Provided passage |
= = = = = = =
The disclosure coincides with the revelation by Deputy Defense Secretary Paul Wolfowitz that U.S. officials are seeking information from freshly taken al-Qaida prisoners about a possible continued terrorist presence in the United States.

He calls the interrogations a top priority. Mr. Wolfowitz said, "The first priority is to get information from them, first and foremost information that can lead us to the capture of other terrorists, and I would say in particular the capture of terrorists here in the United States or other places where they might be planning operations."

But Mr. Wolfowitz calls it a complicated business and says some of the prisoners are skilled liars.

The Pentagon says the U.S. military is taking custody of more than a dozen additional captives seized by Afghan groups. It is holding five detainees on a ship in the Arabian Sea. One is an American and a second is Australian.
= = = = = = =
Exercise tasks |
1) In the passage on the al-Qaida detainees, where is the U.S. military holding five of them?
2) Extend the passage on the al-Qaida detainees, picking up after its final sentence.

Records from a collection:
= = = = = = =
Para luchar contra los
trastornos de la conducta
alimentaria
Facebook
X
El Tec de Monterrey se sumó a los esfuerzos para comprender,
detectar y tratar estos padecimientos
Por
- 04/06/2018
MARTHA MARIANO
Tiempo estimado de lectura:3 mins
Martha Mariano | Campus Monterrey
= = = = = = =
Task answers |
1) On a ship in the Arabian Sea.

2)
The other three are Taleban or al-Qaida figures who Mr. Wolfowitz says may be senior personnel. "We think we know who they are," he said, "and if they are who we think they are they are fairly important people. But one of the reasons not to start identifying them yet is we are not sure their comrades necessarily know that we have them."

But al-Qaida leader Osama bin Laden apparently remains at large. Mr. Wolfowitz says interrogations of prisoners have yielded no reliable information on his whereabouts.

Mr. Wolfowitz is warning other countries not to give the terrorist leader sanctuary, saying any country that would knowingly harbor bin Laden, in his words, would have to be out of its mind.